- _Exercise text_:
/---

Safe to merge; all async conversions are correct, test coverage is solid, and no P1/P0 issues found.

No P0 or P1 issues identified. The async migration touches every collection call site and all are correctly awaited. Pytest asyncio_mode=auto is configured, so @pytest.fixture async def fixtures work as expected. drop_all_indexes and get_index_stats have no sync callers. The Dockerfile CMD uses exec for proper PID-1 signal handling. New unit tests exercise all migrated paths against a real testcontainer.

No files require special attention.

Important Files Changed

Filename Overview
agentex/src/adapters/crud_store/adapter_mongodb.py All collection operations correctly awaited; cursor materialization uses to_list(length=None) with limit already applied. Minor: if skip: skips .skip(0) when page_number=1, which is a no-op on MongoDB so functionally correct.
agentex/src/config/dependencies.py Client replaced with AsyncMongoClient; startup ping and close() in both force_reload and async_shutdown are correctly awaited; ensure_mongodb_indexes is awaited.
agentex/src/config/mongodb_indexes.py All three utility functions made async def; create_index, drop_indexes awaited; list_indexes correctly async-iterated. drop_all_indexes/get_index_stats have no sync callers in the codebase.

\---

- _Extracted data_:
/---

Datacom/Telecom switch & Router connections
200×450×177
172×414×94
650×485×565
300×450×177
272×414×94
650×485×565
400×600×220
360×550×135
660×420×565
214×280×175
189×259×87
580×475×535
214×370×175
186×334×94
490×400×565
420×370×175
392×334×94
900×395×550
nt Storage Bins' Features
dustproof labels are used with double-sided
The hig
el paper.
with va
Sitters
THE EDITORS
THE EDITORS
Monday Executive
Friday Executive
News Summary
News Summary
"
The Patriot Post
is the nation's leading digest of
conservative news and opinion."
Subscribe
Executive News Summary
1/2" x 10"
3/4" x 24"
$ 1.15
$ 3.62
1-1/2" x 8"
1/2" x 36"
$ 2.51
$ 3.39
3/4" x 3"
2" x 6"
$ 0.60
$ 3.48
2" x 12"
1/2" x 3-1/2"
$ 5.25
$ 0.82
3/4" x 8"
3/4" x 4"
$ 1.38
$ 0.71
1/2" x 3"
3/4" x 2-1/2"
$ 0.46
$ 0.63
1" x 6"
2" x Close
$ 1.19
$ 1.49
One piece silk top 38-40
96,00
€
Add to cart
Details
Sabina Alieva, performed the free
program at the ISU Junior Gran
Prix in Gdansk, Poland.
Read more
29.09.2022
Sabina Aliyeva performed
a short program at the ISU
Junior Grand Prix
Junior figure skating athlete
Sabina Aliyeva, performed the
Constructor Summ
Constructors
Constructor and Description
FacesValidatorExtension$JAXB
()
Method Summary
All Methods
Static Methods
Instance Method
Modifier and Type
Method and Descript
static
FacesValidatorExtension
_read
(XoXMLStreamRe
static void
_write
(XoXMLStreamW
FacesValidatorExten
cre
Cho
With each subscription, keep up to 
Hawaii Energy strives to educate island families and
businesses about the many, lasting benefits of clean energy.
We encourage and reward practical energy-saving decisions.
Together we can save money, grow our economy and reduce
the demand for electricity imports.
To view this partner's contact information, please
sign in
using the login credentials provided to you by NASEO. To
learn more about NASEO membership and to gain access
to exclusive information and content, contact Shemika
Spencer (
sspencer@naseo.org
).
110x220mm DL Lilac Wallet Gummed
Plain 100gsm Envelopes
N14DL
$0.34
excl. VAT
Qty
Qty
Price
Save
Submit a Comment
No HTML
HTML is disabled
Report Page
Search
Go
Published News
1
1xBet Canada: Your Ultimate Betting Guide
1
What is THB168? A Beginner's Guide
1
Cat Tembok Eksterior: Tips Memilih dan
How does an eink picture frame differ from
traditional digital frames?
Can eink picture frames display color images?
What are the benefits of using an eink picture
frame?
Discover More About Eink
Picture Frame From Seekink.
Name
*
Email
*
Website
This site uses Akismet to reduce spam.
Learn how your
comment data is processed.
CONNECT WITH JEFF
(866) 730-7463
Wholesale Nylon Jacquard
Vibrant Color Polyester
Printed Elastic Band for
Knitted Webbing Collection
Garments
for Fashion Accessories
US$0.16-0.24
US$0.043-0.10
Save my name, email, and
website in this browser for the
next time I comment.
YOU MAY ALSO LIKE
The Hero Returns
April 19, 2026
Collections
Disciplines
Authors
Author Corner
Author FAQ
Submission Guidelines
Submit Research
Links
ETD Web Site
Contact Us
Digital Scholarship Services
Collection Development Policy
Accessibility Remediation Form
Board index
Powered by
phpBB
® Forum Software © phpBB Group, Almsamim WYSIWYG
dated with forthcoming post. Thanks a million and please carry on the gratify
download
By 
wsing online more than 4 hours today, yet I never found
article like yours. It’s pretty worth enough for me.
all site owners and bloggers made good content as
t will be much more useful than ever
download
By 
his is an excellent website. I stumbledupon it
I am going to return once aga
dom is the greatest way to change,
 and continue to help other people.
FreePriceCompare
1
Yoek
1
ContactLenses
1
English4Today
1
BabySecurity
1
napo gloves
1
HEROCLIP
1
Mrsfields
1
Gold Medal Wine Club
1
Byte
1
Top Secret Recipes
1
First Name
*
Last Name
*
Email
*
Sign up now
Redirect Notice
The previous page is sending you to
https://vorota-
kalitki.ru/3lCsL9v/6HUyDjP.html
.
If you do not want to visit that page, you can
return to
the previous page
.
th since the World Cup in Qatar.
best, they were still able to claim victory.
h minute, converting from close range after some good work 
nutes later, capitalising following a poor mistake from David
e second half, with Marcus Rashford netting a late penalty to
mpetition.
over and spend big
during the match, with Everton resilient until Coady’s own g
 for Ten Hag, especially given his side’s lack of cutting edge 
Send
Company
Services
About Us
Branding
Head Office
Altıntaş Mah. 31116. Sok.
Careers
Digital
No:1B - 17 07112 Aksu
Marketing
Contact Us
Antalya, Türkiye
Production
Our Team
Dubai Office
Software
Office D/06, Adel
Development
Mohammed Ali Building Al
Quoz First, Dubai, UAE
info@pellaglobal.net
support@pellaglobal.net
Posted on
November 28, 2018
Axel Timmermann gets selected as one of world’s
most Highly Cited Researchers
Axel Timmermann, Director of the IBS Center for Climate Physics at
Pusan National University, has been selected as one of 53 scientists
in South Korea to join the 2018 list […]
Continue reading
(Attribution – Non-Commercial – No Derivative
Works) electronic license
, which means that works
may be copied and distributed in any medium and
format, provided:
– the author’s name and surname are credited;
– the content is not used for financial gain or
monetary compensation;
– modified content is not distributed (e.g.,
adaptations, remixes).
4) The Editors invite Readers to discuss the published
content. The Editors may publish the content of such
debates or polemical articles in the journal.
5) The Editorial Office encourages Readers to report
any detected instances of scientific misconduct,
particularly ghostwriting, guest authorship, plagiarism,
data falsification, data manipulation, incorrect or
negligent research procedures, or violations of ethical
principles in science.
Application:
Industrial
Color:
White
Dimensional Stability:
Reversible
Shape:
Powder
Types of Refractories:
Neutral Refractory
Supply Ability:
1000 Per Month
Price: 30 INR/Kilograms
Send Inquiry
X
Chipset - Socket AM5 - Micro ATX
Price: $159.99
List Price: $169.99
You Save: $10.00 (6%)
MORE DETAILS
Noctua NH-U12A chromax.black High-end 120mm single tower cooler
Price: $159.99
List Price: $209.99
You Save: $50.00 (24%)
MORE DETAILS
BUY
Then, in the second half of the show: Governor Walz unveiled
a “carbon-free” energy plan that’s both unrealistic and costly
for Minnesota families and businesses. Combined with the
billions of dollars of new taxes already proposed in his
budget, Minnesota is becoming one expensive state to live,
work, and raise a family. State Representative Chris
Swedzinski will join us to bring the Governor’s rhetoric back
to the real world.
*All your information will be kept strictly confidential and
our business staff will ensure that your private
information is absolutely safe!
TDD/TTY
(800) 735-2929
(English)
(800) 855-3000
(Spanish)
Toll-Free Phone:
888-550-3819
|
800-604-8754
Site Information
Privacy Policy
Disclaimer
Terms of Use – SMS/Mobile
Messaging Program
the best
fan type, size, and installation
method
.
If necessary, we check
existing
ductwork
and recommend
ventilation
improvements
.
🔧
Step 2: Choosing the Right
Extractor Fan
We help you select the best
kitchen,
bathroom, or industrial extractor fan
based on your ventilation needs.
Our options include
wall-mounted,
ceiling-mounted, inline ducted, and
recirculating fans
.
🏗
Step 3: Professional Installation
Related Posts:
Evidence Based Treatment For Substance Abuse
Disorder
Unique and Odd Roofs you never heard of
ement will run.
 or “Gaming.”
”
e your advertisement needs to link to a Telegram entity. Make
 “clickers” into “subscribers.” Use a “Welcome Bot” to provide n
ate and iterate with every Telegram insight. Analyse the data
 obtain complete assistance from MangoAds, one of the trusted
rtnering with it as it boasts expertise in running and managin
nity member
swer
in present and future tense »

\---

- _Goal of the exercise_:
According to the code review summary, why is the "if skip:" check in adapter_mongodb.py still functionally correct when page_number=1? Rely solely on the code review summary when responding.

- _Output of the exercise_:
When page_number=1, the check skips calling .skip(0). That call is a no-op on MongoDB, so omitting it does not change the result.